# Arrow Lube



## ursonvs (Sep 19, 2003)

its well worth the time on HD mackenzies and lonestar targets. my speed setup this year was going core deep at 35 yards with acc's and 312 fps. after 35 i had no probglem pulling but under 35 it usually took two guys. i was using murphy's oil soap for a long time until i changed to..."don't laugh"... trojan lube!!!! it works great for archery as well as getting yer swerve on...lmao.
i have used woody's a few times but there is no way in hell i would ever pay for so little of a amount. good stuff but too expensive in my book.
try trojan man and see if it is like the stuff you are thinking about marketing. if it is, i wouldnt mind trying out some without the GF complaining im using the personal stash, hehehehe.

NvS out.


----------



## Shooter Mike (Oct 27, 2002)

I used an arrow lube for a long time, but the more and more I started to think about it, it seemed rather pointless. The lube assisted the arrows to go in deeper, which makes them equally harder to pull out. All you really need is a good arrow puller. 
Just my opinion.


----------



## RIG (Oct 13, 2003)

Thats a good point Mike. One thing I found that the lube does help with, is the foam doesn't stick to the shaft as bad.


----------



## Cityboy (Feb 27, 2003)

I use arrow lube and find it quite helpfull in removal of the arrows from the target buck . Specifically in carpet or foam style bucks. It also seems to help prolong the finish on my arrows. Just my opinion.
Thanks
Cityboy


----------



## RIG (Oct 13, 2003)

Thanks for the imput Cityboy. What lube do you use, if you don't mind me asking?


----------



## BowD (Jan 20, 2003)

I use a bar of soap! It's cheap (free if you pick up the little ones in hotel rooms AND they fit nicely in your quiver pocket). Avoid Dove soap, it's to flaky, doesn't stick well to the shaft. Hit the first couple of inches of your shaft with the bar and it comes out of the target nicely. I have not found that my arrows penetrate any farther when soaped, but they sure do pull a bunch easier. 
I also have used silicone that they sell for tires and trim. You can pick up a big bottle for a couple of bucks and it works well also. Cut a hole in the bottom of a film canister, stuff a piece of sponge in it, soak it with silicone and you are set. The reason that I quit using the silicone is I don't know for sure that it won't soften carbon shafts (I used it for years on alluminum, but quit when I went to carbons). I don't know that it will hurt carbon shafts, I just don't know that it won't.


----------



## Top Cat (Jun 22, 2002)

*Go for it!*

If you have an arrow lube that works and dosen't cost an arm and a leg you will have no trouble selling it after the word gets out. Right now I use Pladge in my slickstick but my son uses a bar of Ivory soap and that works very well.

Record extracts:
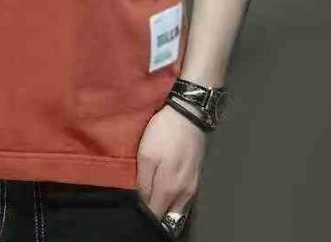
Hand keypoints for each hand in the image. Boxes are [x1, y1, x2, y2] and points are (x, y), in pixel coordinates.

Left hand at [136, 102, 206, 229]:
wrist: (188, 115)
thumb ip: (144, 182)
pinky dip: (174, 198)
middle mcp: (184, 194)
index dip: (143, 213)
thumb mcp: (146, 155)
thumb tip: (143, 202)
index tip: (134, 205)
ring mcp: (192, 187)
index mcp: (168, 189)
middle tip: (142, 200)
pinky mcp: (196, 178)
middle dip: (155, 211)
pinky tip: (165, 187)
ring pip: (177, 208)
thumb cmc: (163, 134)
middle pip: (167, 214)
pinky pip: (183, 198)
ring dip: (165, 206)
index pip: (155, 214)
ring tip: (152, 194)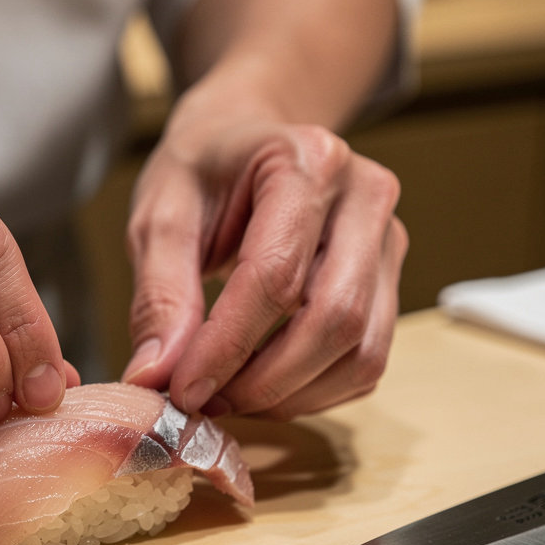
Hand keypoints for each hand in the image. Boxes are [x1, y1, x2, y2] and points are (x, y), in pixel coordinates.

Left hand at [121, 96, 405, 420]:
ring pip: (360, 352)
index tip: (182, 390)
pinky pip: (366, 362)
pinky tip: (262, 385)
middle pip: (333, 320)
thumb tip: (156, 376)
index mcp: (306, 161)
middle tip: (204, 402)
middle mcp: (364, 197)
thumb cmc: (202, 173)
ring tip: (228, 394)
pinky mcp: (388, 282)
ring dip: (291, 395)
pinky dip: (313, 392)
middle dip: (263, 381)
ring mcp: (387, 241)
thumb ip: (158, 296)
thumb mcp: (159, 219)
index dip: (226, 348)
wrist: (245, 142)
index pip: (275, 277)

Problem statement: In the arrow lube thread, which soap does BowD say to avoid, and why? You can answer without the entries.

Written response: Dove soap, because it is too flaky and doesn't stick well to the shaft.